While the Resident Artist’s primary relationship will be with the Artistic Director, the SDCF Resident Artist will also collaborate with the senior artistic team on any significant projects happening throughout the season. Theaters applying to host the Resident Artist will use the application to detail the collaborations and potential projects most appropriate for their theatre, which will be shared with potential Resident Artist applicants, so the applicants know what to expect from their time at the theater.

While SDCF will support a one-year residency, it is our hope the relationship between artist and institution builds and grows beyond the one-year commitment. In support of that goal, the host theatre must pledge to hire their Resident Artist to direct or choreograph at their institution within three years of the residency’s completion. The host theatre will need to provide additional payment applicable to the appropriate SDC contract; if not an SDC Member, then SDCF will expect prevailing rates to apply as the stipend provided is not intended to supplant artists’ fees.

We also understand that some portion of this residency may take place virtually, depending on the circumstances of a theatre’s given region. Also, in designating this program for mid-career artists, the Resident Artist will likely have other artistic and/or personal obligations throughout the year of their residency. To support the Resident, the host theatre will be flexible in providing leave and virtual work time for these prior obligations.

The host theatre should be supporting both BIPOC artists and engaging with the local BIPOC community. Applicants should not use this program to take first steps towards diversifying the staff.

SDCF will select the host theatre by mid-March 2022 and will then open an application process for the Resident Artist. If you would like to apply to be the Resident Artist, please wait until that application is released later in March before contacting SDCF with questions.

An SDCF committee will evaluate the host theatre applications and will conduct interviews with the host theatre finalists’ Artistic Directors in late-February to early March. Once selected, the host theatre will participate in the selection process for identifying their Resident Artist. The SDCF committee includes Justin Emeka, Kent Gash, Anne Kauffman, Chay Yew, and advisor Scott Richards.

UPDATE 5/18/22: Host theater applications are now closed.
^^^^
# Exercise requirements
According to the residency text above, within what period after the residency ends must the host theatre hire its Resident Artist to direct or choreograph there?

# Supplied information
^^^^
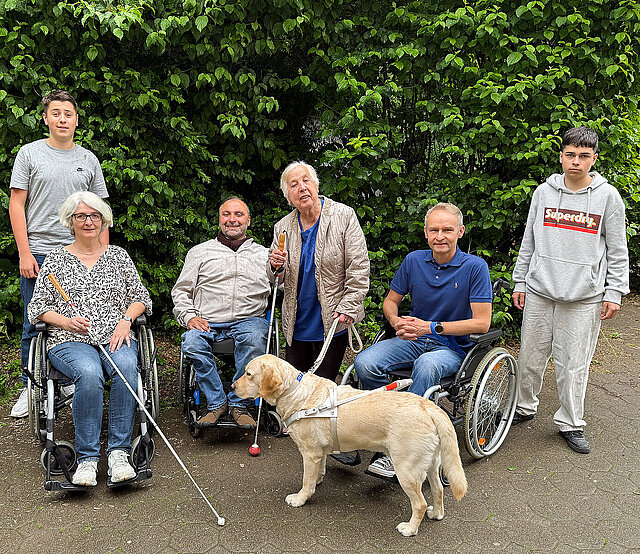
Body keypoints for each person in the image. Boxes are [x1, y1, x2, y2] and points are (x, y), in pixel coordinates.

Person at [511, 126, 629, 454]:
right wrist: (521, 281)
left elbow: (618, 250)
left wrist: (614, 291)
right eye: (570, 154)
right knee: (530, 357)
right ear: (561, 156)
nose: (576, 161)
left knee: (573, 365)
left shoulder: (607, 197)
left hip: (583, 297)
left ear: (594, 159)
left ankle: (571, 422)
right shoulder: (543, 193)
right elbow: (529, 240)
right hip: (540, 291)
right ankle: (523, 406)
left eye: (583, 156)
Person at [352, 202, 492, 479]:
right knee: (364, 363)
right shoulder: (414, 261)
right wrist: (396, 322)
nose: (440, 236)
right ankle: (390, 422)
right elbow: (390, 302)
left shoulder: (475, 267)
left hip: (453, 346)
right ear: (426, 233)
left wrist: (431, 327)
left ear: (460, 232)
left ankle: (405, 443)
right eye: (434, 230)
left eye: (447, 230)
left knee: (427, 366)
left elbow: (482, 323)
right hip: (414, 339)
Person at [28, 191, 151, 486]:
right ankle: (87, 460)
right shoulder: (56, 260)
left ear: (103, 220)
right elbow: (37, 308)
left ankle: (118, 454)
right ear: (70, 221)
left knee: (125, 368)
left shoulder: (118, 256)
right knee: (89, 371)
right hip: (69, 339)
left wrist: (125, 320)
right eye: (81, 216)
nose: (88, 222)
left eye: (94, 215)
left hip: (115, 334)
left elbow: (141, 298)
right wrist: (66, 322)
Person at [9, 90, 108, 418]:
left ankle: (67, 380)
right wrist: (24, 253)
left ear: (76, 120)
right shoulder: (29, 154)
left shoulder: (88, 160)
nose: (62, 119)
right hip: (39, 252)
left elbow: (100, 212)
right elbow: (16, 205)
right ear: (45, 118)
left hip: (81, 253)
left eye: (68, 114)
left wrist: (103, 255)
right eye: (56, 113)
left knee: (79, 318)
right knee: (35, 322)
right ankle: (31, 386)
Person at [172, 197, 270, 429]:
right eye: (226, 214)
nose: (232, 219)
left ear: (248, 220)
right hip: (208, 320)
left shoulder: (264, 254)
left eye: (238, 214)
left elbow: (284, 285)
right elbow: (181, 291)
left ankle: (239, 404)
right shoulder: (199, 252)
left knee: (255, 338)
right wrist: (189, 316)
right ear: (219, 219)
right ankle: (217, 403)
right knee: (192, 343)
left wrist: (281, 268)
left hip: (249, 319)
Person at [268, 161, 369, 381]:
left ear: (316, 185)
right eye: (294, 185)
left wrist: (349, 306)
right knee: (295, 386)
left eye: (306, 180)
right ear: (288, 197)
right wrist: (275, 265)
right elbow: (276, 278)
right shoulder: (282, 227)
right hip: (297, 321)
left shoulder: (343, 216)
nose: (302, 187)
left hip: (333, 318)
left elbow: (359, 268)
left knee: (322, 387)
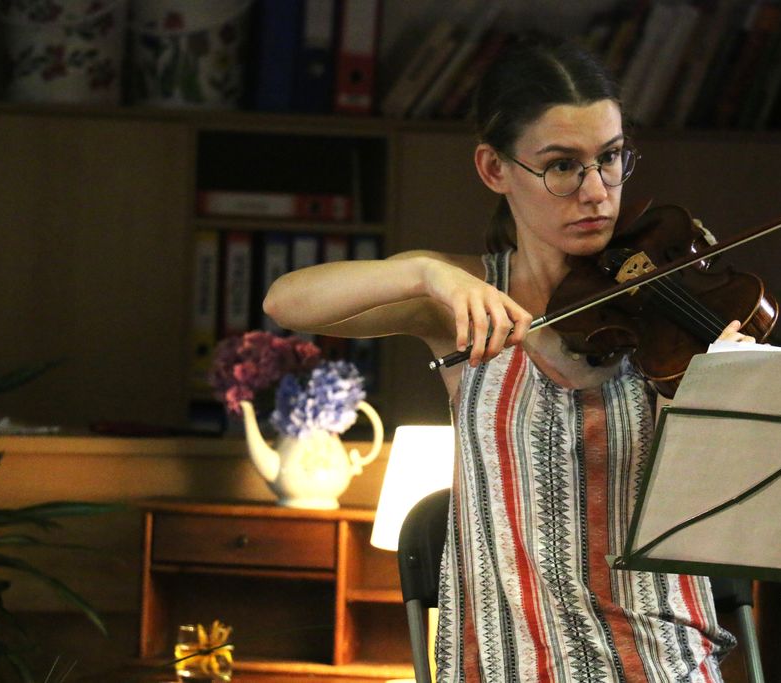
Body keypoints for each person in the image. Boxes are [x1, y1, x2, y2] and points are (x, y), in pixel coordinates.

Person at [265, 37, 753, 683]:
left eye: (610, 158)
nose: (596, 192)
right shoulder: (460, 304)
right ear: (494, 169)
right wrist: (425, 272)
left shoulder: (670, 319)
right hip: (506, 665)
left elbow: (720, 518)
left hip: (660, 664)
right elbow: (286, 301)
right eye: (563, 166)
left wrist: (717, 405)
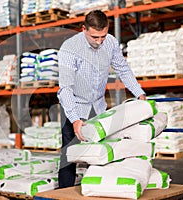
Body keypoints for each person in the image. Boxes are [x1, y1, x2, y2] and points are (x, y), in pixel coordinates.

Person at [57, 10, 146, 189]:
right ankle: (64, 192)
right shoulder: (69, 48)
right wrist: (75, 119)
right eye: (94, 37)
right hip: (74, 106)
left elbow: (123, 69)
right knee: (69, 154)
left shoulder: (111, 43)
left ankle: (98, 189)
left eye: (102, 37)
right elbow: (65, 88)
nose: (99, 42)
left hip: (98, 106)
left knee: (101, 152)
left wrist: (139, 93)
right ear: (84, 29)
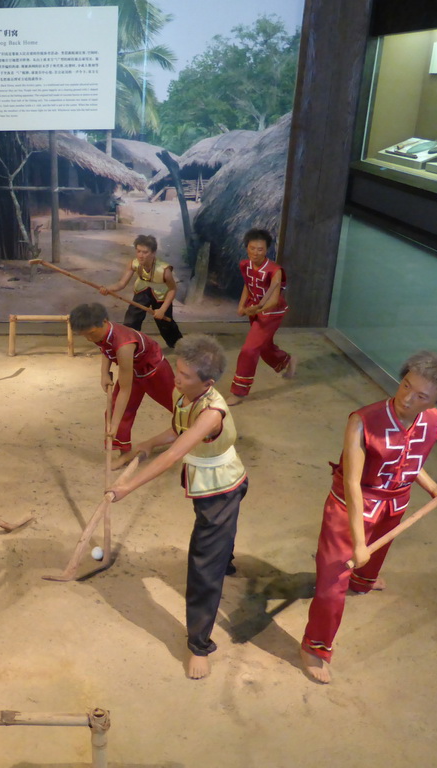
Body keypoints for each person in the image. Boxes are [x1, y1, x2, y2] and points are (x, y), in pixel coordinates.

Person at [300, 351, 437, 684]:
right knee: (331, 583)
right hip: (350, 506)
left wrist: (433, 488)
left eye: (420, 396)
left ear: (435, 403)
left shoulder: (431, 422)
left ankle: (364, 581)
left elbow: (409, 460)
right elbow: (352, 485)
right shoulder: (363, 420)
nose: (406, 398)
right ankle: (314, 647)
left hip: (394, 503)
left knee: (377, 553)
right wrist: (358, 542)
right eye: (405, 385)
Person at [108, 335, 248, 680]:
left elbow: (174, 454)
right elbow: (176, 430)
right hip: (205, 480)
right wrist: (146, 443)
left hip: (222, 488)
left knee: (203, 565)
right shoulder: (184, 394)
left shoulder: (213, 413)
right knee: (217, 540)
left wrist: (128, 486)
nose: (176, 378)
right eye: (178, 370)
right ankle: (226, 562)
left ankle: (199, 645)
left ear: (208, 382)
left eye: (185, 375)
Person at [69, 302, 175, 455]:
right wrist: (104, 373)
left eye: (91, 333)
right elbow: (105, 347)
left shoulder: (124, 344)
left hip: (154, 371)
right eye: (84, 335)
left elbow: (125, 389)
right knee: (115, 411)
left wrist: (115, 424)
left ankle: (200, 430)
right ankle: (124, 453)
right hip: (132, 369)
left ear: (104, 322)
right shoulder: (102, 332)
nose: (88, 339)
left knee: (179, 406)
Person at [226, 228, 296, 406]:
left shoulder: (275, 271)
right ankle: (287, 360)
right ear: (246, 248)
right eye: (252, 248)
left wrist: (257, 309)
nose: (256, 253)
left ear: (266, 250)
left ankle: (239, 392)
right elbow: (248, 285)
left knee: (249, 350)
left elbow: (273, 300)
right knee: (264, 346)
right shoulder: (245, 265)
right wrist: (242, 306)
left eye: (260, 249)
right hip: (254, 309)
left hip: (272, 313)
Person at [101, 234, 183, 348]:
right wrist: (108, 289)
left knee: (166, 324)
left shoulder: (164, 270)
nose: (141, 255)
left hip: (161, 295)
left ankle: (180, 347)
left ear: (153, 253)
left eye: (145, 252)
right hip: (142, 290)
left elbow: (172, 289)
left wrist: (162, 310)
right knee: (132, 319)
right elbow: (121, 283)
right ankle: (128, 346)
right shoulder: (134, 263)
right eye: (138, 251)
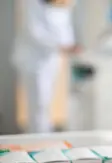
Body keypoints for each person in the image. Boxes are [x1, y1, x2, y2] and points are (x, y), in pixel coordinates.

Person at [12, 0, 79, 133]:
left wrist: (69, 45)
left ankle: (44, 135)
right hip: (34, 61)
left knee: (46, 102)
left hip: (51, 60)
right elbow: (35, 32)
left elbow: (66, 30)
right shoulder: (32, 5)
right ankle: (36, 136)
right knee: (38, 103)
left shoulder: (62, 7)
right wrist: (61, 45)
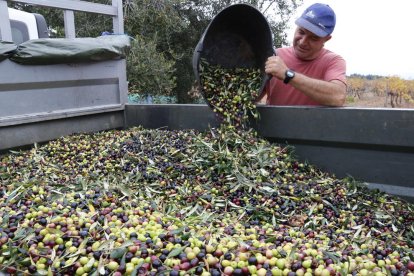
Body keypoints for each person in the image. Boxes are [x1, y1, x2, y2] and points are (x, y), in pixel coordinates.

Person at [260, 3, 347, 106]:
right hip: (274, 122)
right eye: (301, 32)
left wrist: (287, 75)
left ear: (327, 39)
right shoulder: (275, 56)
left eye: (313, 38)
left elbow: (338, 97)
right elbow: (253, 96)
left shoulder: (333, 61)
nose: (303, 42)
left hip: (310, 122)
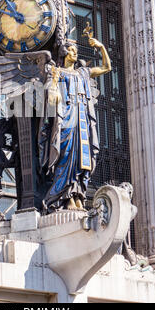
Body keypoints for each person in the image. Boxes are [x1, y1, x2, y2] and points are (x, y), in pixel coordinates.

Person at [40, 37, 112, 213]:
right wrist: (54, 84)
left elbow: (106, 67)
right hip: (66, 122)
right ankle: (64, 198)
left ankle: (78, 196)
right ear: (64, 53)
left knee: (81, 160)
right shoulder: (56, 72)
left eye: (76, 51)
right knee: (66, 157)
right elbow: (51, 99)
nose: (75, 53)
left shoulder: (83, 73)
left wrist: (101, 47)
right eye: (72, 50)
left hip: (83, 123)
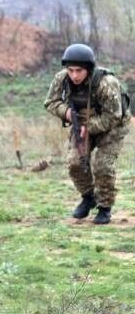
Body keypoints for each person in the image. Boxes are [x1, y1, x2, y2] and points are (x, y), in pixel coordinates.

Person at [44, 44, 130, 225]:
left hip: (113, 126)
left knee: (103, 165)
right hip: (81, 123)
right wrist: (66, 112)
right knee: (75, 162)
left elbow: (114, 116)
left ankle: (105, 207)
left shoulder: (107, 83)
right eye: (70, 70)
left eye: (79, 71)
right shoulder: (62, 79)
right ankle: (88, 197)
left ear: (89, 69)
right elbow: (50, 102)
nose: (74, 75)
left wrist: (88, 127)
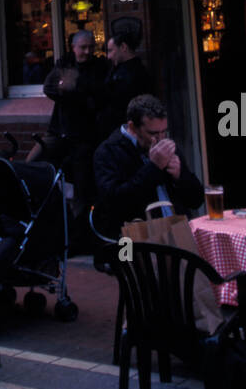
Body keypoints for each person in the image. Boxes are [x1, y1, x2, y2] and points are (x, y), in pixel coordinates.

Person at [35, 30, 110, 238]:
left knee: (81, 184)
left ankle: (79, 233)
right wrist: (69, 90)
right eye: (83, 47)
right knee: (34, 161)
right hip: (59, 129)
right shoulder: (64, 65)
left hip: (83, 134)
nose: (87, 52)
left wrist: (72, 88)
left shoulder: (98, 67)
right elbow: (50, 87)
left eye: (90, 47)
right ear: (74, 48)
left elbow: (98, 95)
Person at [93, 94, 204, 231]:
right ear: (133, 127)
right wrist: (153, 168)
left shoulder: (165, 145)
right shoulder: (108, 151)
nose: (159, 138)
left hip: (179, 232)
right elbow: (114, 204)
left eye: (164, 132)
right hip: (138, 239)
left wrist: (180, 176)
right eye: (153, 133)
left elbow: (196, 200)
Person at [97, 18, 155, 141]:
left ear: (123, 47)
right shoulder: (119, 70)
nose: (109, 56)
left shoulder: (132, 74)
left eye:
^^^^
# Exercise output
Within three years of the residency's completion.